Saturday, June 5, 2010

Roasted Stone Fruit Squish

Stone fruit season in full force now, with various sorts of cherries, peaches and apricots piled high, and I couldnt help myself but to stuff my bags with them at Alemany this morning.

What I didnt count on was more than a few of those fruits being so burstingly ripe that they did just that - burst. In my bag.

Nothing pisses me off more than fruit that goes into my bag looking nice and round and coming out looking, well. Oblong.

(actually many things piss me off more, but nothing else has come up yet this morning)

Anyway. Fruit enthusiasts like myself (Should I refer to my self in such a way? It sounds…dirty) know that bruised and broken fruit must be culled from the rest of the group immediately so that the malady does not spread. And by malady I mean that all that lovely (probably expensive) fruit you just bought getting moldy by the next day.

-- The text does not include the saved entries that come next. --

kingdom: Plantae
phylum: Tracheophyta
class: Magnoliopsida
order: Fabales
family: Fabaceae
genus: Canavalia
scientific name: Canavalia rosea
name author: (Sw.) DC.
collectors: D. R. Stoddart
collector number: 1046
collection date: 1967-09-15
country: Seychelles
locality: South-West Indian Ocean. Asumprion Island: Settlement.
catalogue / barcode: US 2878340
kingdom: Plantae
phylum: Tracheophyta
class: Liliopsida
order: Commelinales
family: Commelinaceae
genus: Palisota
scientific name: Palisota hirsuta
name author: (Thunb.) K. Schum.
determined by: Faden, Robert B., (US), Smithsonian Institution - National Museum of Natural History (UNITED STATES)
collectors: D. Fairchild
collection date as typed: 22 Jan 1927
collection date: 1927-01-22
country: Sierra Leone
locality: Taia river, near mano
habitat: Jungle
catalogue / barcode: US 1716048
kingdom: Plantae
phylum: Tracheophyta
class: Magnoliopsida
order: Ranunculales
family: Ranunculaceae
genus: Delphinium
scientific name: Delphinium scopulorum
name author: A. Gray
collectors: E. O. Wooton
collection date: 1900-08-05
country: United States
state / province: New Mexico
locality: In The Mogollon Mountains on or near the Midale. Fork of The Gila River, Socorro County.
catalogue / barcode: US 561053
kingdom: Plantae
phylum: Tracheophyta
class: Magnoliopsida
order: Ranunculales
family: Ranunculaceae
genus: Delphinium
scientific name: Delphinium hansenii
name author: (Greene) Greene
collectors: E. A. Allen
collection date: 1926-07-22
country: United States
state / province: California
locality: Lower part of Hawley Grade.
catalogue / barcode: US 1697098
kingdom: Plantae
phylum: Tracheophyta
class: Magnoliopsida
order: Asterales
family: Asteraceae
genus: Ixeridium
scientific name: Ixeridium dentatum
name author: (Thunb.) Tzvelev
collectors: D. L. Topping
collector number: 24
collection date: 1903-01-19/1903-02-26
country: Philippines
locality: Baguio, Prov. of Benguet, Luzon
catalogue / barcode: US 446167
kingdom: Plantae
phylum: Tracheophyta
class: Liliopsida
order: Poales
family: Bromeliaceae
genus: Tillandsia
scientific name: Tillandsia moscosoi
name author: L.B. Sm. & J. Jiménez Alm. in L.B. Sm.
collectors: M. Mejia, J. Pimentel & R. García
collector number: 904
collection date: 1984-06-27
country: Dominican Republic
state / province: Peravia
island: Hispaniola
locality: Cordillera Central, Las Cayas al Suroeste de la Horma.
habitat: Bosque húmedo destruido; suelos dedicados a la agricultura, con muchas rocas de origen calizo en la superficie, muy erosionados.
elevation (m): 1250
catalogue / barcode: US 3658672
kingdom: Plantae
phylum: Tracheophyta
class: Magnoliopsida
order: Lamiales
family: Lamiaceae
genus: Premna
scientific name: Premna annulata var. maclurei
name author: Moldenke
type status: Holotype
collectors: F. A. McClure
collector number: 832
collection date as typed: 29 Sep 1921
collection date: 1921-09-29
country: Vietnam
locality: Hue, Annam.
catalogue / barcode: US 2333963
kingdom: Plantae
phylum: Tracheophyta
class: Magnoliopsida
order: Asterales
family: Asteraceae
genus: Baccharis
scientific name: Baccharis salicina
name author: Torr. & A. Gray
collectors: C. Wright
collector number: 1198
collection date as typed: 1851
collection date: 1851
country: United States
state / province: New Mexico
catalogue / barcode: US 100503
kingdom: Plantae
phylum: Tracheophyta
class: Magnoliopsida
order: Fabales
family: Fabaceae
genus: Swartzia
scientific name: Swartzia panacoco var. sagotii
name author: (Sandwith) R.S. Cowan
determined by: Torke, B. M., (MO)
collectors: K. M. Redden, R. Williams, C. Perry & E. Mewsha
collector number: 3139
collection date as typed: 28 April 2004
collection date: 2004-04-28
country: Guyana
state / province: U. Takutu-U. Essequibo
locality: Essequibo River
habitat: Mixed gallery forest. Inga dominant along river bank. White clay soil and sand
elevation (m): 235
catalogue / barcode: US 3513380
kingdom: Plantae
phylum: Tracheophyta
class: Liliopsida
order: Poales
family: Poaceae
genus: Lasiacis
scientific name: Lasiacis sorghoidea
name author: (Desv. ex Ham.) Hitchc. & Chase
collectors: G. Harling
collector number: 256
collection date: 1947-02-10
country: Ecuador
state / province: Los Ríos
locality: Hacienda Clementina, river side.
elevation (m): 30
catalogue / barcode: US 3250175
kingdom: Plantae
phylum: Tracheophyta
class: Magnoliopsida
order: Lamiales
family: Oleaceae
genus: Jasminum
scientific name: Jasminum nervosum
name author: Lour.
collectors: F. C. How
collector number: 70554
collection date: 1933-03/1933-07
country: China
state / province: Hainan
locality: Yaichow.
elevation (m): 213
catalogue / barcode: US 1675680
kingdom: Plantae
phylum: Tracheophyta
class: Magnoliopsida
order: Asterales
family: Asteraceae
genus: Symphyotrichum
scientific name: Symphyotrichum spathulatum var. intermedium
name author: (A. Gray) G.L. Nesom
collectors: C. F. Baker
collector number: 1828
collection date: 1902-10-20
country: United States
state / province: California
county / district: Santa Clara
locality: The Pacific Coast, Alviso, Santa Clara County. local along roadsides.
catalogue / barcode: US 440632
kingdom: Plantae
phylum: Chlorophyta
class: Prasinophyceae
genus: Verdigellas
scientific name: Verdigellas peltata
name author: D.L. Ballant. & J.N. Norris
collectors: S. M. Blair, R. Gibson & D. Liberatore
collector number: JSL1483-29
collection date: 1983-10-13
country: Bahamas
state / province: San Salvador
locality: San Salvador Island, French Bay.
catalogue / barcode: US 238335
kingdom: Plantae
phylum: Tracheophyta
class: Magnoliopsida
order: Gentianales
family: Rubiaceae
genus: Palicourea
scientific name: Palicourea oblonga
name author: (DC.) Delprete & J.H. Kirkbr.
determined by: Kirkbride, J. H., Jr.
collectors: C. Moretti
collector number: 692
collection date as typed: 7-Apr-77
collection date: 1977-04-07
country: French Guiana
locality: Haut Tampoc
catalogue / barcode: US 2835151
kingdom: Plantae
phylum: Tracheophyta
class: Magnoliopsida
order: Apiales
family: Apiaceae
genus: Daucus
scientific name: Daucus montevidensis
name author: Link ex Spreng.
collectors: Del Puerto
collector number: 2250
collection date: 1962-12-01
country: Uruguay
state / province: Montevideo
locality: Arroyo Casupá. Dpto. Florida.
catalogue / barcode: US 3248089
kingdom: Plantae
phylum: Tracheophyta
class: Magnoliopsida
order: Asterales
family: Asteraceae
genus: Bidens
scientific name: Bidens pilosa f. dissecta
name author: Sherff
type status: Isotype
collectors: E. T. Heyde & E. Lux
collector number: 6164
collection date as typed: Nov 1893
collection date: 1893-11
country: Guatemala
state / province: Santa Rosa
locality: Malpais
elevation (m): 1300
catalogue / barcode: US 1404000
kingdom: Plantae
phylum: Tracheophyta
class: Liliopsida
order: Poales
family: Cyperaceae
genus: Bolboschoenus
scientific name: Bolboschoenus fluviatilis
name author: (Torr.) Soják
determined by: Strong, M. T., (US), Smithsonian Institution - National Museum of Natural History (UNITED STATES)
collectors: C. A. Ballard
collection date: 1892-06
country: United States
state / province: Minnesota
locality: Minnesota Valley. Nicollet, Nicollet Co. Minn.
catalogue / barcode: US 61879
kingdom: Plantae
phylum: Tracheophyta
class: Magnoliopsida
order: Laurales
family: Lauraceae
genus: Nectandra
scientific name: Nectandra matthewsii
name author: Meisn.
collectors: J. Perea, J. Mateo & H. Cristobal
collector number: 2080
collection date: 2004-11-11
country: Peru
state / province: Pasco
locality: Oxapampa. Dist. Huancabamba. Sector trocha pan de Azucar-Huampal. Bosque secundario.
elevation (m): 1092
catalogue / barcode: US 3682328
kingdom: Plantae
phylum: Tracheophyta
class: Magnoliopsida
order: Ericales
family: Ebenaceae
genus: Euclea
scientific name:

Squishy fruit no longer looks nice and it a big messy to eat out of hand, but the flavor is still great - especially when the squish part has happened recently.

Here’s one thing you can do with squishy fruit: Make a squish. It sounds gross but tastes wonderful. Roasting fruit brings out a whole new side of the flavor.

This would be really good on yogurt or scones, but to my shame, I ate it as is.

Yes, there is a kick from the cayenne, don’t be a wuss. (but omit it if you are.)

Roasted Stone Fruit Squish:

Bruised or broken peaches, nectarines, apricots, de-stoned and chopped. I kept the skins on because I’m lazy.

5 mint leaves, chopped into leetle bits

Mint sugar (mint+raw sugar, pulsed in a blender) to coat- or honey works too if you’re not a wierd food nerd like me that has that sort of thing lying around.

Lemon juice, cayenne pepper to taste.

Mix together.

Cover a baking pan with tinfoil and lay the mass out on the pan. Bake at 350 until the whole thing becomes a gooey, yummy mass.

If you don’t want to roast it, this is very good cold as a fruit salad, but as the fruit will be squishy I’d add nice looking fruit like sliced strawberries, raspberries, mango or grapes to supplement.